**Text segment:**
________________________

Note that two of the predefined properties are the DeclHandler and LexicalHandler. The following code associates a DeclHandler with an XMLReader implementation:
boolean bind (org.xml.sax.XMLReader reader, org.xml.sax.DeclHandler handler) { boolean result = false; try { reader.setProperty ( "http://xml.org/sax/properties/declaration-handler", handler); result = true; } catch (org.xml.sax.SAXException sex) { } return result; }
And the following code retrieves the LexicalHandler associated with an XMLReader:
org.xml.sax.Lexicalhandler get (org.xml.sax.XMLReader read) { org.xml.sax.LexicalHandler result = null; try { Object prop = reader.getProperty( "http://xml.org/sax/properties/lexical-handler"); result = (org.xml.sax.Lexicalhandler)prop; } cath (org.xml.sax.SAXException sex) {} return result; }
Note that neither of these code fragments distinguish between unrecognized properties and recognized but unsupported properties.
Because XMLReader is often implemented by XML parsers, it exposes an overloaded pair of parse methods.
package org.xml.sax; public interface XMLReader { : : void parse (String systemId) throws SAXException, java.io.IOException; void parse (InputSource source) throws SAXException, java.io.IOException; }
The following code fragment demonstrates using the Apache exrces parser to parse an XML document against a caller-provided ContentHandler:
boolean parseIt (org.xml.sax.ContentHandler handler) { boolean result = false; try { org.xml.sax.XMLReader reader; reader = new org.apache.xerces.parsers.SAXparser (); reader.setContentHandler (handler); reader.parse ("http://www.develop.com/dbox/hom.xml"); result = true; } catch (Exception ex) { } return result; }
Note that a call to the String-based parse method
reader.parse("foo.xml");
is equivalent to calling the InputSource-based parse method as follows:
reader.parse(new org.xml.sax.InputSource("foo.xml"));
obviously more convenient.

________________________

**Dataset entries:**
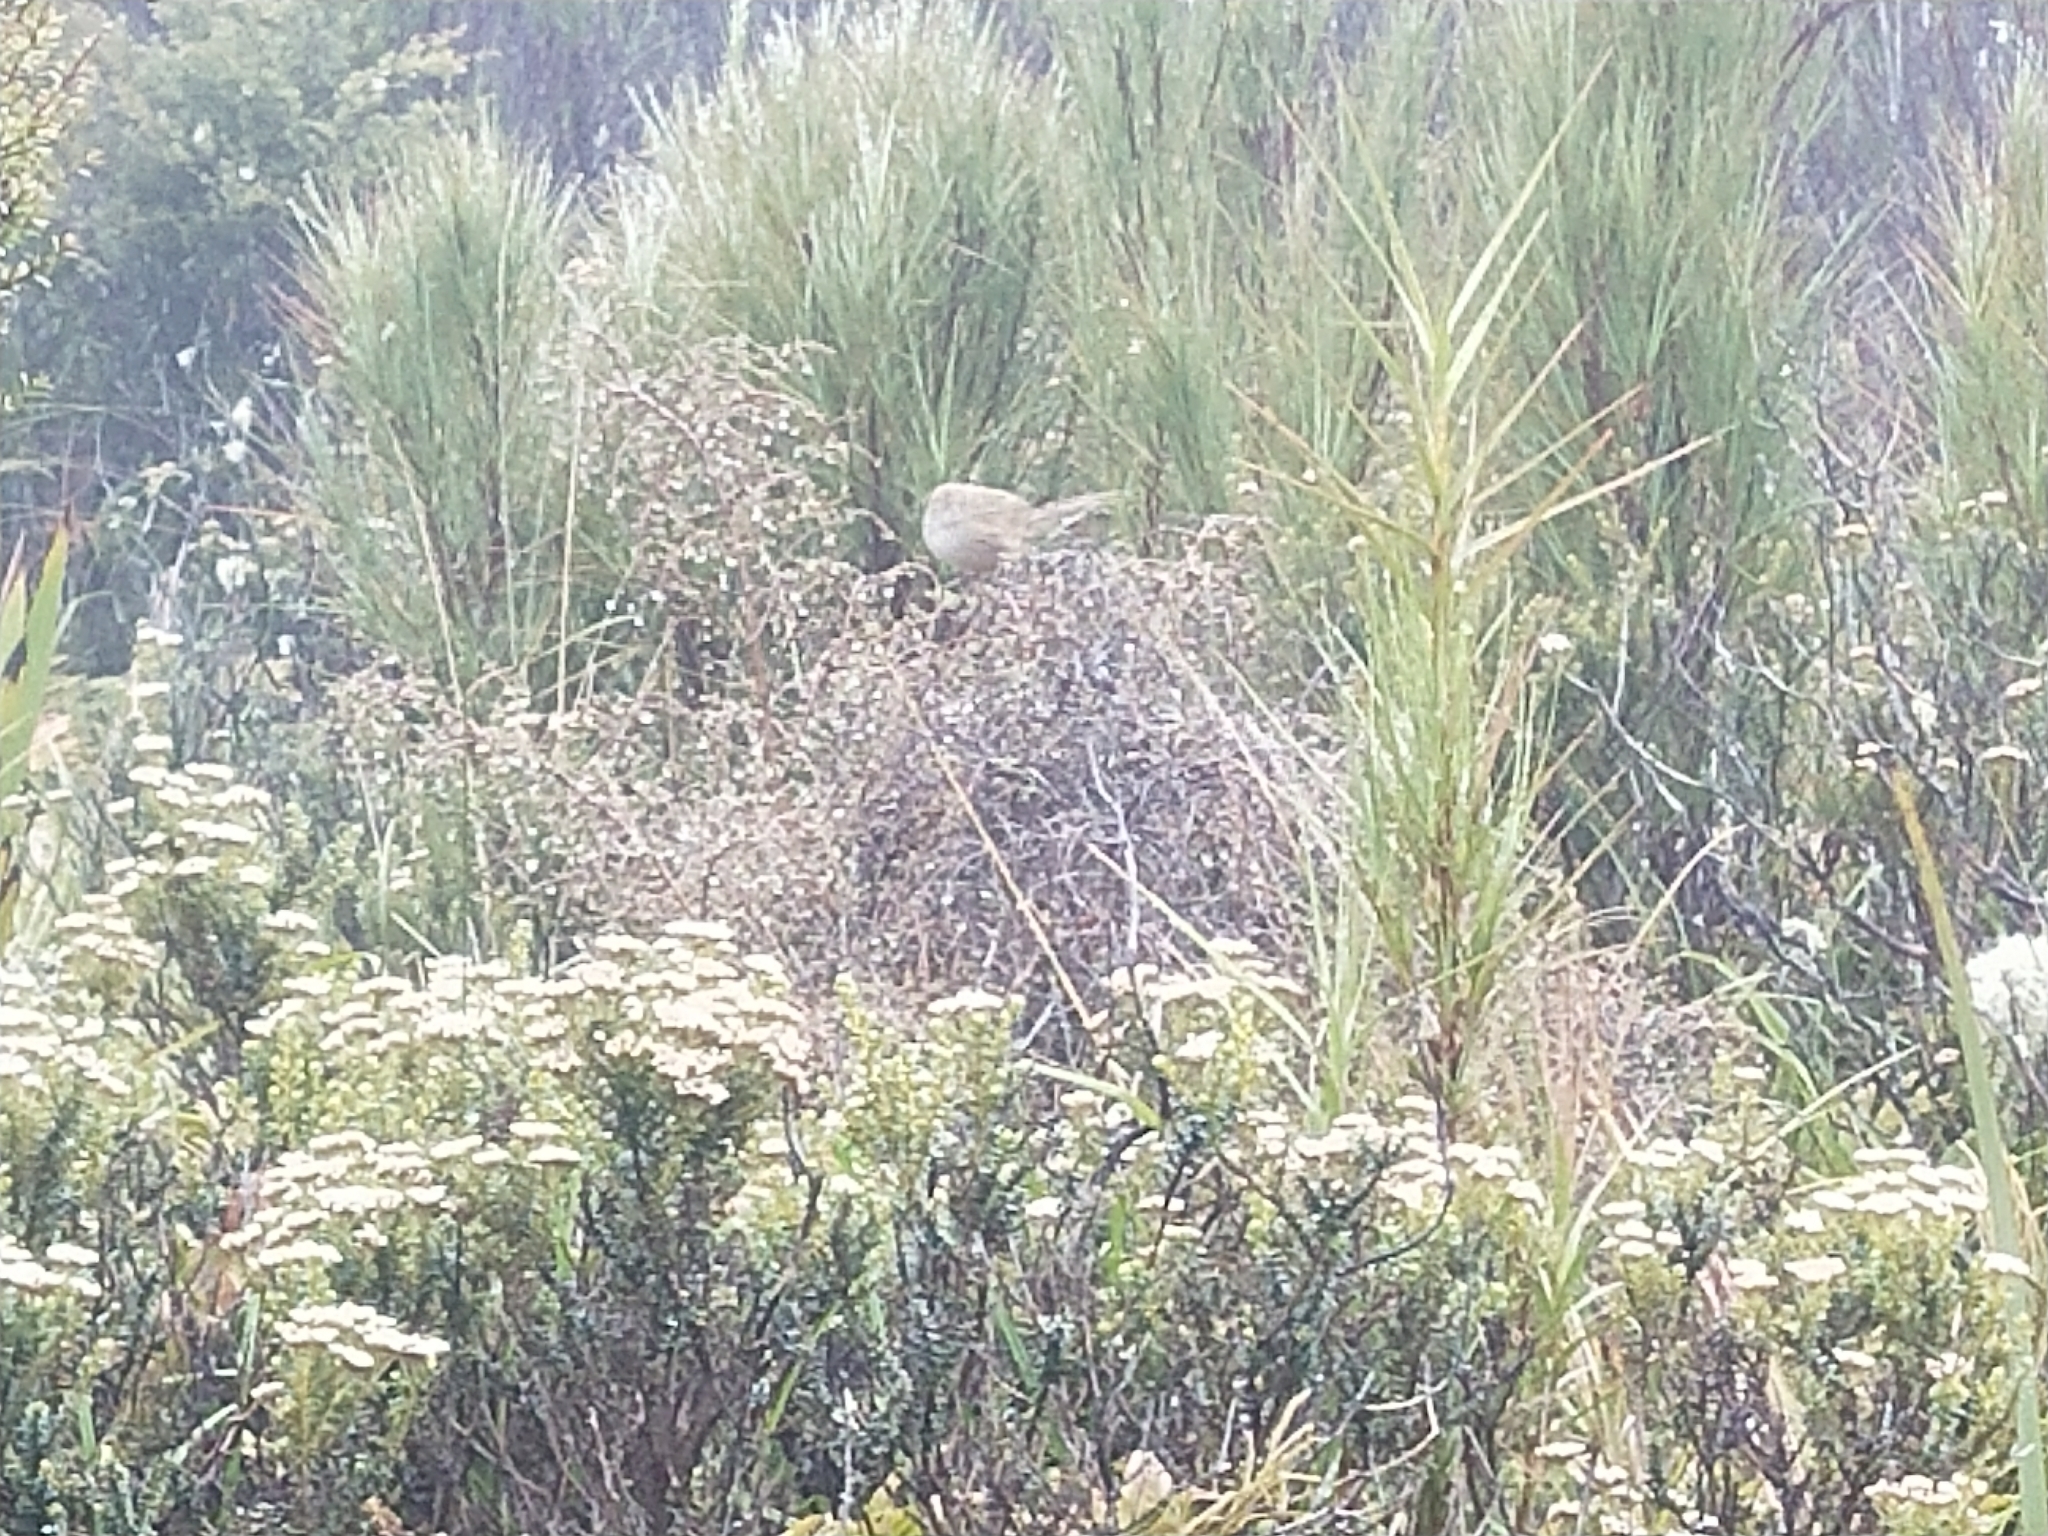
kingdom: Animalia
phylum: Chordata
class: Aves
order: Passeriformes
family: Locustellidae
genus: Poodytes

________________________

**Action item A:** Translate this sentence from the XMLReader text into Spanish: "Because XMLReader is often implemented by XML parsers, it exposes an overloaded pair of parse methods."
**Action item B:** In the XMLReader text, which two predefined properties are named?

**Task result A:** Como XMLReader suele estar implementado por analizadores XML, expone un par sobrecargado de métodos parse.

**Task result B:** DeclHandler and LexicalHandler.